El gobierno contrató la fabricación de costosas vajillas alegóricas a la paz para regalarles a asistentes a la cumbre Iberoamericana.

En días pasados tuvo lugar la vigésimo quinta cumbre Iberoamericana en la ciudad de Cartagena a la que asistieron Jefes de Estado y Cancilleres de las 22 naciones que hacen parte de la denominada Conferencia Iberoamericana.

Hubo espacio para las críticas por cuenta de la falta de un pronunciamiento enérgico de los mandatarios de los países integrantes frente a los abusos que comete el gobierno venezolano contra su pueblo y el talante dictatorial del mismo.

Llamó poderosamente la atención el silencio cómplice del gobierno colombiano frente a los desmanes de la satrapía que lidera el nuevo mejor amigo de Santos, Nicolás Maduro (Puede leer “Diplomacia de bagatela”).

Como todas las actuaciones del gobierno colombiano, la reciente cumbre fue más importante por las formas, los lujos y el derroche que por el fondo y la trascendencia de la misma.

Tanto a Santos como a su canciller, la buena e íntima amiga de Maduro, María Ángela Holguín les atrae más la pompa y el boato que la solidez doctrinaria. Ese es el estilo que ellos le han impreso al gobierno desde el 7 de agosto de 2010 y que tantas críticas ha despertado.

Se ha justificado por todos los medios posibles que la reforma tributaria que acaba de ser presentada en el Congreso de la República es necesaria para tapar el hueco fiscal de la nación. En resumen: Colombia lleva más de 6 años gastando más que lo que percibe, razón por la que el Estado se encuentra perfectamente arruinado.

Un gobernante sensato y consciente, gastaría el poco dinero que hay en las arcas públicas en los asuntos prioritarios, eliminando todo gasto suntuario o innecesario.

Como en cualquier hogar: los lujos y los placeres se financian con lo que sobra. Pero Santos hace exactamente al revés. Gasta en lo accesorio y lo que sobra –que en este caso no existe- lo dedica a lo fundamental.

LOS IRREVERENTES tuvieron acceso a un contrato celebrado el pasado 26 de octubre entre la Casa de Nariño (Departamento Administrativo de la Presidencia de la República) y el señor Luis Fernando Mejía Escobar, gerente de “Locería Colombiana S.A.S”.

Se trata del proceso de contratación directa número 132/16 y tiene como objeto adquirir 110 vajillas de 12 puestos cada una con el diseño denominado “Hilos de Paz”. Santos ordenó la compra de dichas vajillas para regalarlas a todas las personas que asistieran a la cumbre Iberoamericana. En los estudios previos del millonario contrato se lee que “de conformidad con el protocolo internacional, es costumbre homenajear y reciprocar atenciones a las distintas personalidades que visitan el país, constituyéndose en una de las formas para conservar, fomentar e impulsar las relaciones internacionales que el país debe mantener con el resto del mundo, así como la prevalencia del buen nombre del Estado”.

Así se firmó el contrato que le costó al tesoro público $192.764.810 pesos.

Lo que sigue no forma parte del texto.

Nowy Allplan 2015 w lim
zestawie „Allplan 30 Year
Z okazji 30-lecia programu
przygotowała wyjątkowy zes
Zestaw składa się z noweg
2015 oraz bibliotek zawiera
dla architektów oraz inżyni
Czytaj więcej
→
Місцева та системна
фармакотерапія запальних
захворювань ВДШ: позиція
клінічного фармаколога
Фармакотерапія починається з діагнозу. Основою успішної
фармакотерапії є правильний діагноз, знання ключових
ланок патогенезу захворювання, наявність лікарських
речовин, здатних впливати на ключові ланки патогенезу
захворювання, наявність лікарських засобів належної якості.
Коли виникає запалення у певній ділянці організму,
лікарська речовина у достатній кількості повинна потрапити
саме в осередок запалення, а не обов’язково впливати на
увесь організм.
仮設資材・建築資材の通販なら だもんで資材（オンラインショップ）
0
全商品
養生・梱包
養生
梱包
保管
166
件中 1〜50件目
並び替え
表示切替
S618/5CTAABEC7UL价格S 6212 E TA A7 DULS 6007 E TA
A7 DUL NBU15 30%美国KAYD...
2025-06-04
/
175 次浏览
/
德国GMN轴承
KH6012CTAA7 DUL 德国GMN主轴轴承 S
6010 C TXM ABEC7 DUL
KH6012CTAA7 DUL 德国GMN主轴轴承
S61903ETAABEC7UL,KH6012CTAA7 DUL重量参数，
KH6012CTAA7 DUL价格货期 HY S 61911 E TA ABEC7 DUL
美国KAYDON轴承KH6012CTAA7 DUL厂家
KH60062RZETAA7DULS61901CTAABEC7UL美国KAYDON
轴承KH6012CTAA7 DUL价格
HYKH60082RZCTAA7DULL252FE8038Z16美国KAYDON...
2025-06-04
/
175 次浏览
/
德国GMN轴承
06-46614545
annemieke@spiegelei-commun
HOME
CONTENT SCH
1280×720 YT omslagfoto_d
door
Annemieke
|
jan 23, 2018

En resumidas cuentas, por cada vajilla la presidencia pagó más de 1.7 millones de pesos.

contrato

Primera página del millonario contrato de las vajillas

En tiempos de crisis, cuando el gobierno planea exprimir a los ciudadanos subiéndole el IVA y a la clase media obligándola a declarar renta, suena absurdo que Santos inconscientemente haya decidido agasajar a sus invitados con toda suerte de atenciones, viandas, banquetes y lujos y de remate les hubiera empacado a cada uno una vajilla alegórica al proceso de paz.

La presidencia de la República justifica el millonario y suntuario gasto alegando que el artista caleño Luis Fernando Roldán Jaramillo “ha diseñado una imagen gráfica denominada “Hilo de paz”, la cual, mediante documento de Cesión de Derechos Patrimoniales, entregó al Departamento administrativo de la Presidencia de la República el uso de esta imagen para adelantar la impresión de vajillas que serán destinadas como obsequios protocolarios del señor Presidente de la República”.

Esta es una prueba más del estilo derrochón y del talante insensible de Juan Manuel Santos cada día da más muestras de desconexión con las angustias del país. Mientras el desempleo aumenta, las oportunidades disminuyen, el país tiene menos recursos para la inversión y los niños de La Guajira mueren de hambre (Puede leer “La Guajira sigue sin solución”), el gobernante ordena estampar vajillas con palomitas de paz para regalárselas a los visitantes ilustres que posan sus humanidades sobre estas deprimidas y entristecidas tierras.